Study material:
○ ○ ○ ○ ○

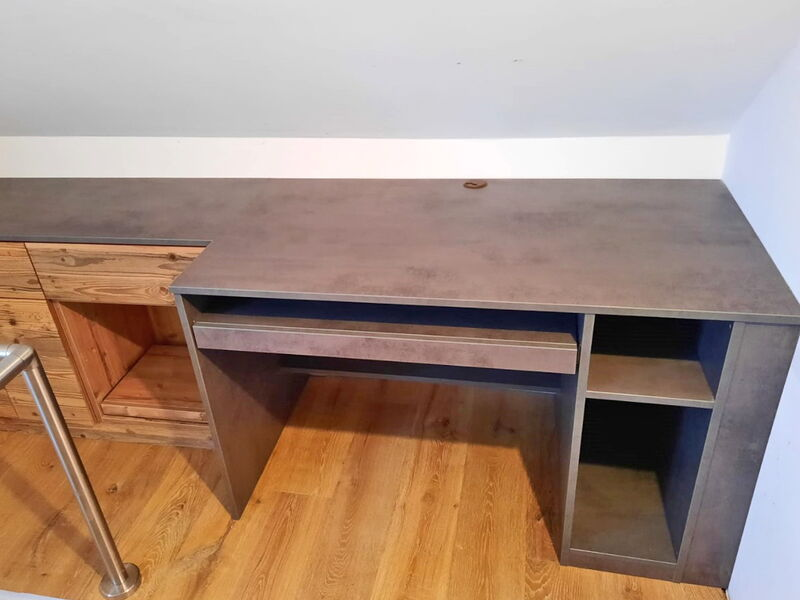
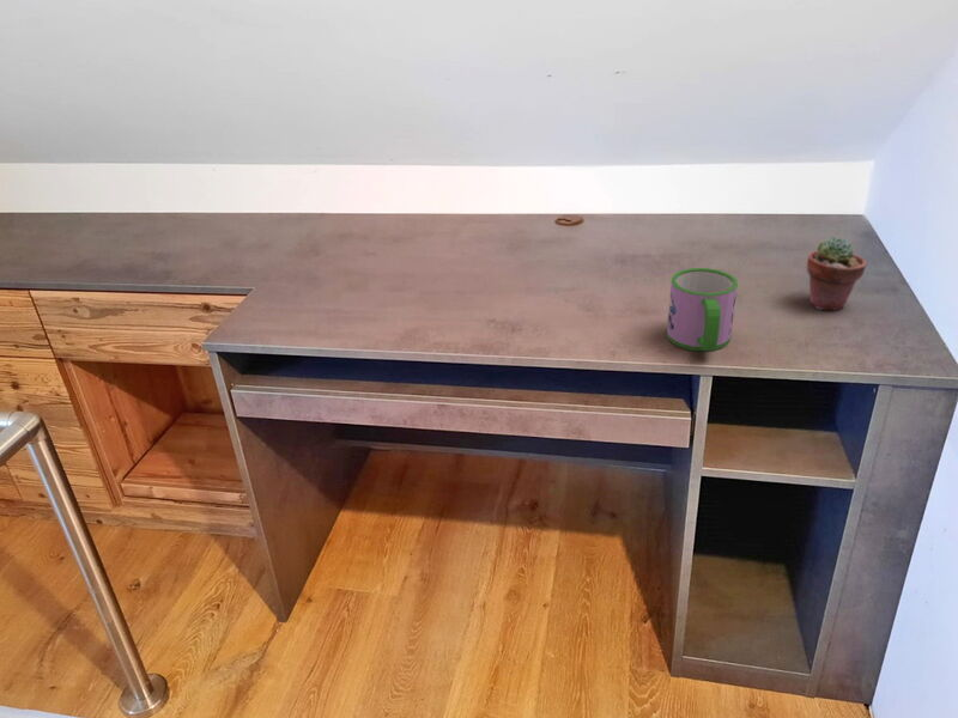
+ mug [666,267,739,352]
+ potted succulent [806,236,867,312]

○ ○ ○ ○ ○

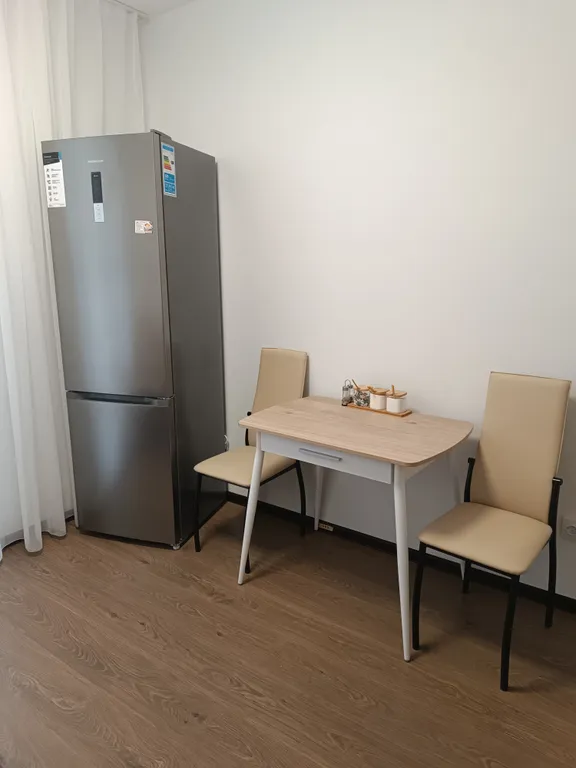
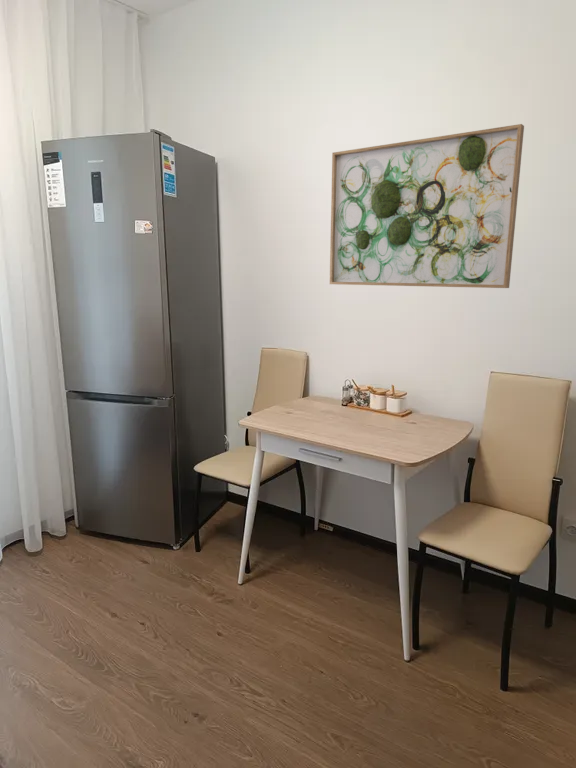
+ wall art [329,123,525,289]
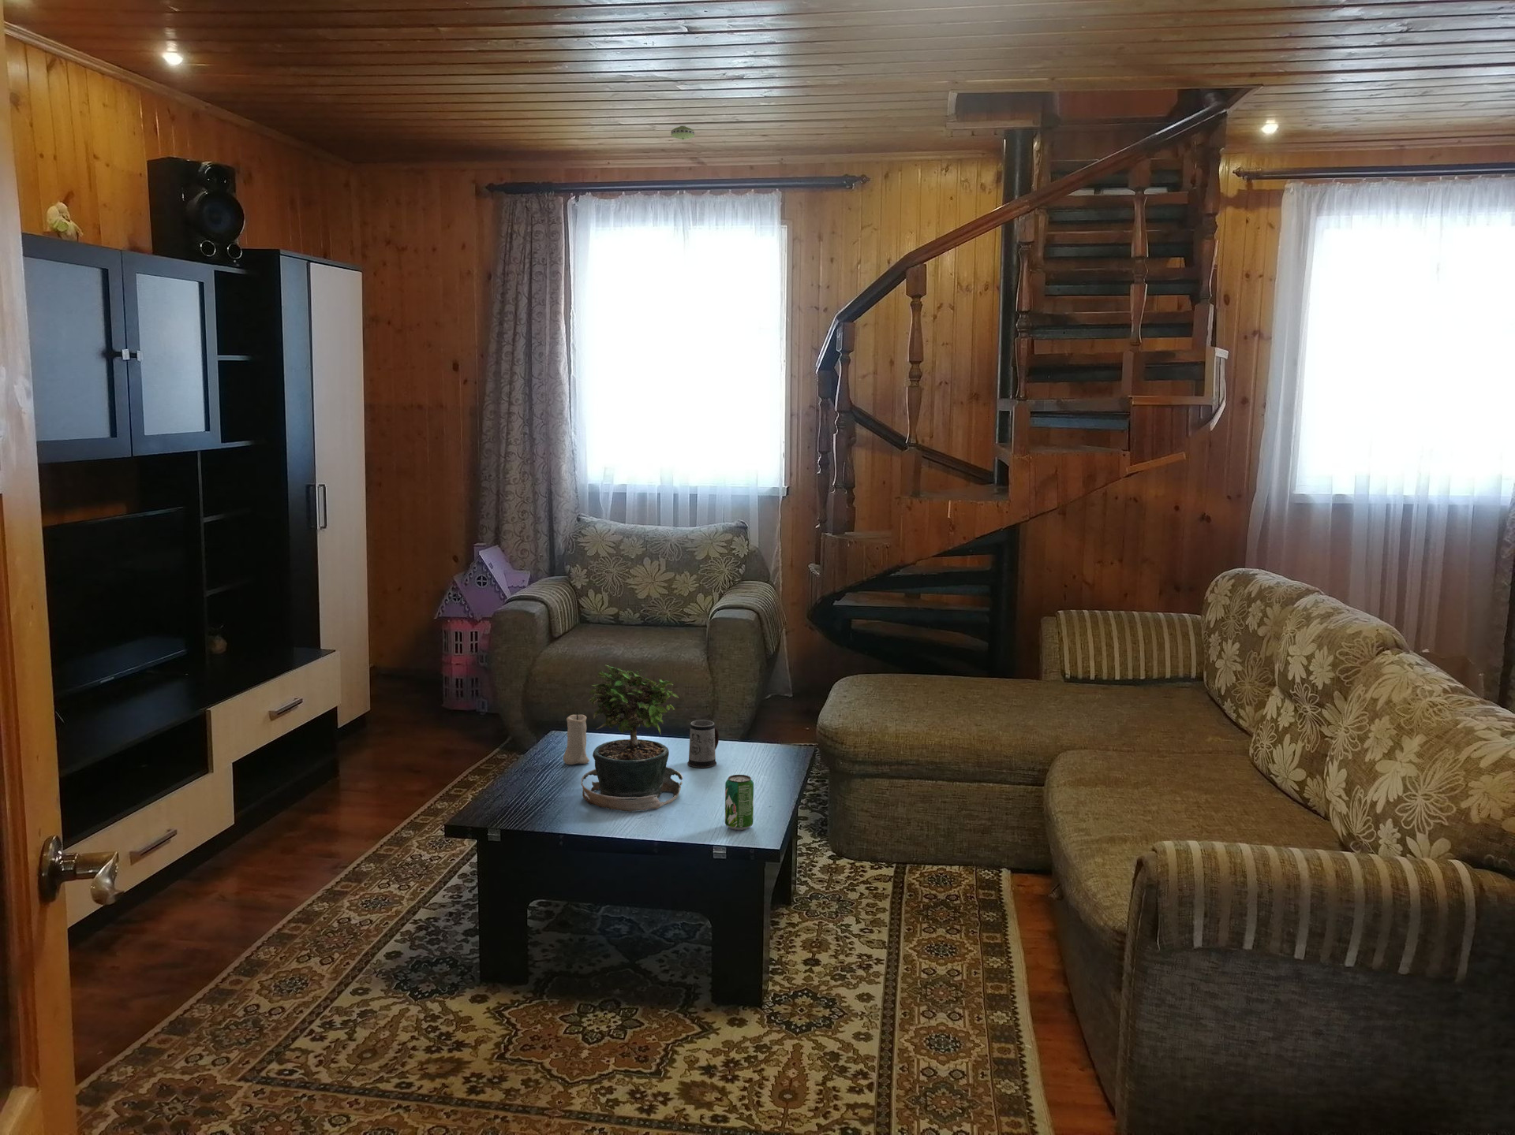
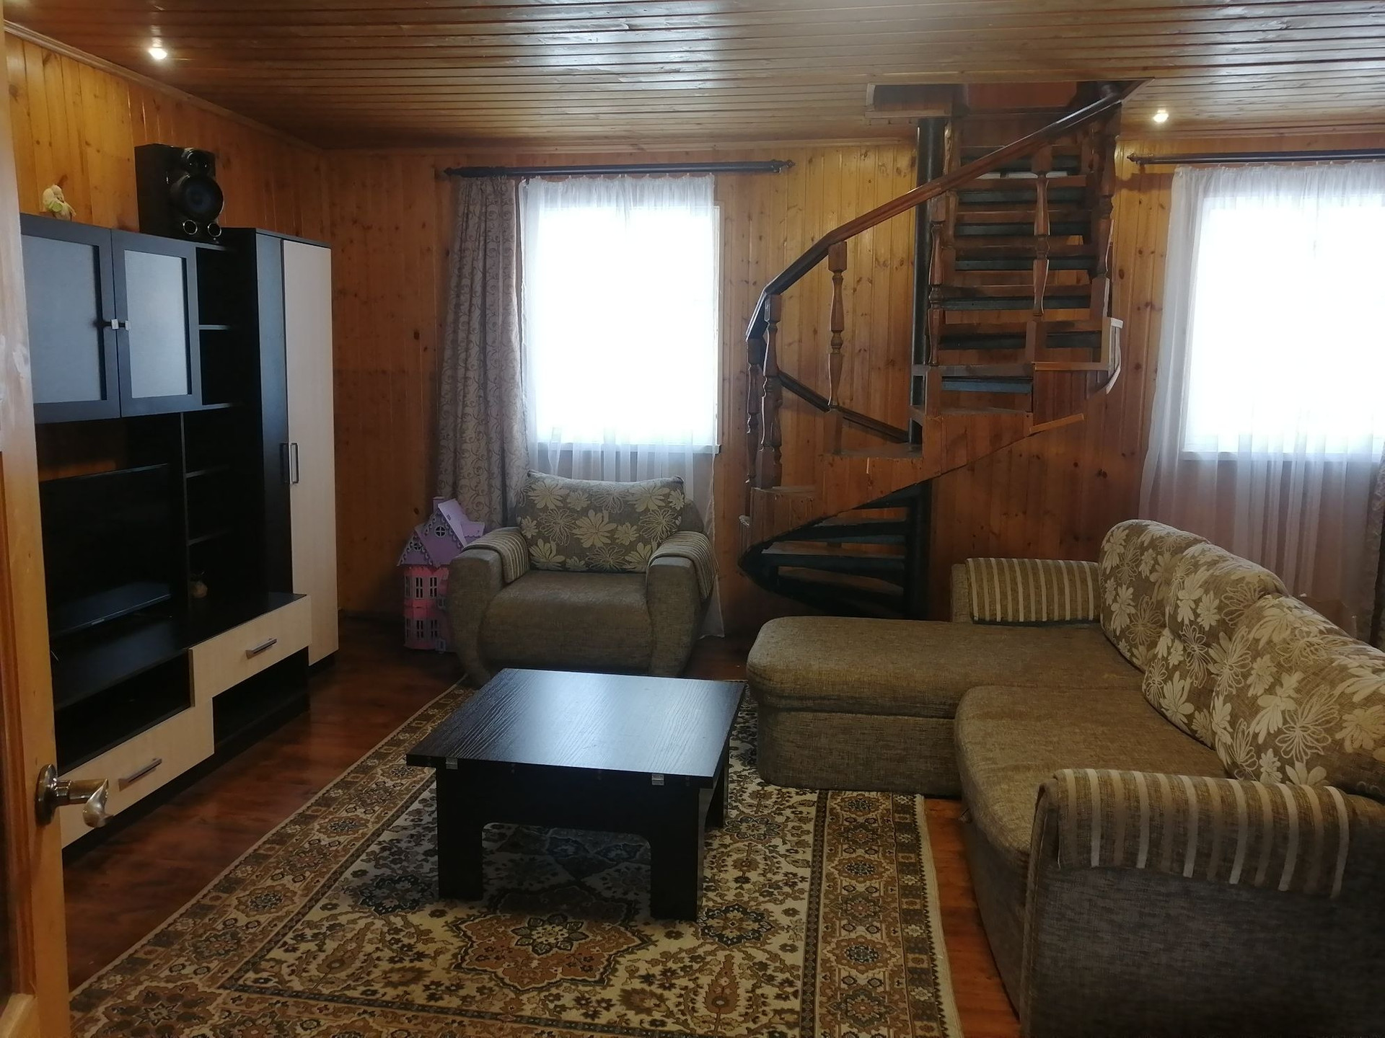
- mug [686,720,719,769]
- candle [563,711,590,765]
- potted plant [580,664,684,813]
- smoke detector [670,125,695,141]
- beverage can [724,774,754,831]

○ ○ ○ ○ ○

About this task: The required output is the stretch of entries above from the line containing "- mug [686,720,719,769]" through the line containing "- beverage can [724,774,754,831]", reproduced exactly.

Exercise output:
- mug [686,720,719,769]
- candle [563,711,590,765]
- potted plant [580,664,684,813]
- smoke detector [670,125,695,141]
- beverage can [724,774,754,831]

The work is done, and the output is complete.